Dass einzelne Massnahmen auf harte Kritik stossen würden, sei zu erwarten gewesen. Der Regierungsrat könne das nachvollziehen, aber er rufe zu einem sachorientierten Dialog auf, sagte Brogli gerade mit Blick auf die empörten Proteste aus der Lehrerschaft. «Sachorientiert» meint in diesem Zusammenhang unter Berücksichtigung des Umstands, dass nicht etwa die Bildungsausgaben insgesamt zurückgefahren werden, sondern nur ihr Wachstum abgeflacht werden soll. Oder dass bei in etwa konstanten Schülerzahlen seit 2009 470 neue Lehrerstellen geschaffen wurden bzw. bis 2017 werden – und zwar auch mit der Umsetzung des Sparprogramms. Oder dass die Lehrerlöhne gegenüber jenen des Verwaltungspersonals deutlich überproportional gestiegen sind.

Pädagogisch verkraftbar

Kein Zweifel: Die harten Attacken aus dem Lehrkörper («Aldi-Kanton») seit Bekanntgabe der Sparabsichten Ende August haben den Regierungsrat getroffen, er sieht sich in seiner redlichen Absicht verunglimpft, die Balance zwischen seiner Verpflichtung zu einem ausgeglichenen Staatshaushalt und in ihren Auswirkungen verantwortbaren Sparmassnahmen zu finden.

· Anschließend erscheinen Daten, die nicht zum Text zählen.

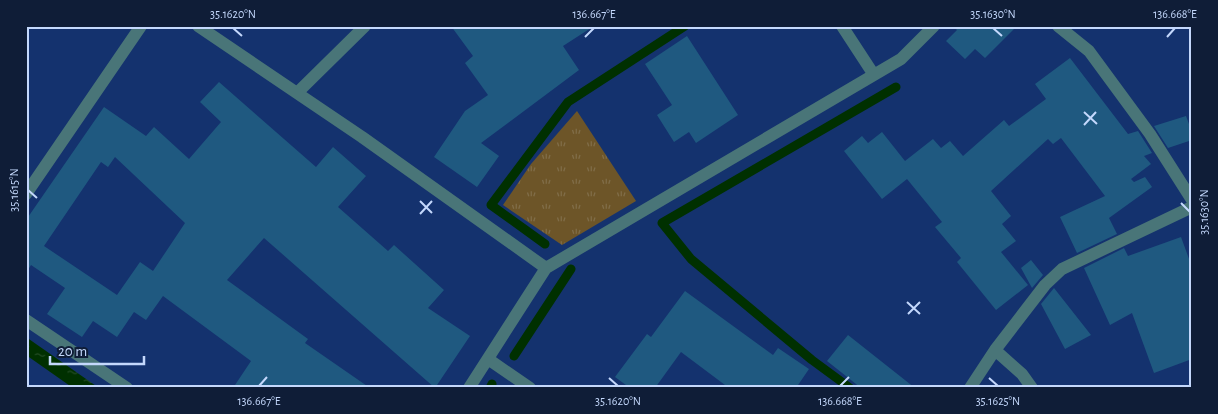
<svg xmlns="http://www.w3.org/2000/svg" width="1218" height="414" font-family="'Alegreya Sans',sans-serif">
<defs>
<pattern id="grass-tufts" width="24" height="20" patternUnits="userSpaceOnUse" patternTransform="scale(1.25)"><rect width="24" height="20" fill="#6d5528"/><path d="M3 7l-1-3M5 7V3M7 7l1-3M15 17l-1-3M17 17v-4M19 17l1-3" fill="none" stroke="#806d48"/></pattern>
<pattern id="water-ripples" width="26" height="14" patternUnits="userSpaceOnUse" patternTransform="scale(1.25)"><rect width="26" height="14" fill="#003000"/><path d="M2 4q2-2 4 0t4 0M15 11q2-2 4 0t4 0" fill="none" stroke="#244d26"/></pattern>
</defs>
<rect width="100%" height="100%" fill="#14326e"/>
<!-- grass -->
<path fill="url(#grass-tufts)" d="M577,111l59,90 -74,44 -59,-40 28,-41z"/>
<!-- water -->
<path fill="url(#water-ripples)" d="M26,337l73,51h-26l-47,-33z"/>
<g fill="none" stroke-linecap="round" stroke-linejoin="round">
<!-- stream -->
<path stroke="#003000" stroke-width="9" d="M545,244l-54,-39 77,-103 117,-76
M514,356l57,-87
M490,388l2,-4
M850,388l-38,-28 -121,-101 -29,-36 234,-136"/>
</g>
<!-- building -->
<path fill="#1f5980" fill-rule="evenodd" d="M451,26h143l-31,20 16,24 -98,73 18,13 -22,31 -43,-30 31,-46 23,-16 -23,-32 8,-7z
M953,26h64l-32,32 -10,-9 -10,10 -19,-18 11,-11z
M687,36l51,79 -42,28 -7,-11 -15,10 -17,-27 15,-10 -27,-41z
M1070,58l58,76 10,-3 14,22 -8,3 7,8 -20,15 3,3 11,-5 7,10 -43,31 8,16 -40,19 -17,-36 45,-21 -44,-58 -8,6 -5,-5 -57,52 20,25 -9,8 14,17 -15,11 27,33 -32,25 -39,-48 4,-4 -26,-31 7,-5 -35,-43 -25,20 -38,-48 18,-15 6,7 14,-11 23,29 28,-22 8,9 9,-7 13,15 41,-36 5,6 37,-27 -11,-15z
M219,82l97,85 17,-20 33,29 -28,31 50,44 6,-6 50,45 -16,18 42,28 -35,52 -171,-150 -37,42 81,59 -3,4 65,45h-137l18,-27 -88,-65 -17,24 -12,-8 -17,25 -24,-16 -11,16 -35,-23 18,-26 -34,-23 -5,8v-53l78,-113 42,29 8,-9 35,32 32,-37 -21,-20zM115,157l70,66 -32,48 -13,-9 -23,33 -73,-49 57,-84 7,5z
M1186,116l6,16v8l-24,8 -14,-22z
M1181,237l11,30v92l-38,14 -22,-60 -22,12 -26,-57 40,-20 4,8z
M1031,260l12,15 -11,13 -11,-20z
M1054,288l37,47 -26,14 -24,-45z
M685,291l88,64 5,-7 31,21 -13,19h-67l-48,-36 -26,36h-25l-15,-11 32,-43 4,3z
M848,335l67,53h-54l-34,-27z"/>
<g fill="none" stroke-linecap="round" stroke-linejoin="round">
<!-- minor -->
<path stroke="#497578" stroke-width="12" d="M198,26l164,111 184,131
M842,26l32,49
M1058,26l31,25 61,83 42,66
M297,93l68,-67
M26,194l115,-168
M26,320l101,68
M995,350l27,24 10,14
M488,359l42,29
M469,388l77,-120 355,-209 33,-33
M970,388l25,-38 50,-65 17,-16 130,-62"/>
</g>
<!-- ticks -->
<path fill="none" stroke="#c4d8fc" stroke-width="2" d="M233,28l9,8M993,28l9,8M585,37l9,-9M1167,37l8,-9M1084,112l13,12M1084,125l12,-13M28,190l9,8M420,201l12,12M1181,203l9,9M420,214l12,-13M907,302l13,12M908,314l12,-12M609,378l9,8M989,378l9,8M259,386l8,-9M840,386l9,-9"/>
<!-- border -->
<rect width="1218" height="414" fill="none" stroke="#0f1d37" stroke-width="55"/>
<!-- scale -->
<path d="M50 356v8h94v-8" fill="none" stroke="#c4d8fc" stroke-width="2.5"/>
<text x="58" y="356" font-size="15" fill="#c4d8fc" stroke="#0f1d37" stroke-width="4" paint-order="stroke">20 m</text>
<rect x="28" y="28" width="1162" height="358" fill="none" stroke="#c4d8fc" stroke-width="2"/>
<g font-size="12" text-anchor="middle" fill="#c4d8fc">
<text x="233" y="18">35.1620°N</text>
<text x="594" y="18">136.667°E</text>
<text x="993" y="18">35.1630°N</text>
<text x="1175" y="18">136.668°E</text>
<text transform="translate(14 190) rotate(-90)" y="4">35.1615°N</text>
<text transform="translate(1204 212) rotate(-90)" y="4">35.1630°N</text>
<text x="259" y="405">136.667°E</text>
<text x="618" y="405">35.1620°N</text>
<text x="840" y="405">136.668°E</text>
<text x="998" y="405">35.1625°N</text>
</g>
</svg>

Staatsschreiber Peter Grünenfelder erläuterte deshalb anhand von Beispielen aus dem Bildungsbereich, wie man bei der Leistungsanalyse vorging. Man stellte etwa fest: Zahlreiche andere Kantone kennen auch keine Einführungsklassen. Sie wurden im Aargau 1971 gesetzlich verankert. Seither sind aber die Klassen viel kleiner geworden, und heute gibt es heilpädagogische Unterstützung und Zusatzlektionen für Kindergarten und Primarschule. Fazit: Die Abschaffung der Einschulungsklassen ist vertretbar, zumal ihre pädagogisch positive Wirkung gar nicht so eindeutig ist.

zvg/ag.ch

zvg/www.ag.ch

Es sind neben der Abschaffung der Einschulungsklassen acht weitere Massnahmen im Bildungswesen, die in die Zuständigkeit des Grossen Rats fallen: Besseres Case Management bei krankheitsbedingtem Ausfall von Lehrern; Abschaffung des Werkjahrs und Berufswahljahrs (alle bleiben im letzten Schuljahr in ihrer angestammten Oberstufenklasse); Erhöhung der Mindestklassengrösse in der Primarschule von 12 auf 15 Schüler; Leistungsreduktion im Beratungsangebot für Lehrer; Kostenpflicht für die Laufbahnberatung für über 25-Jährige; Kostenbeteiligung der Eltern am Freifach Instrumentalunterricht (400 Franken pro Semester); kleineres Wachstum des Trägerbeitrags an die Fachhochschule Nordwestschweiz.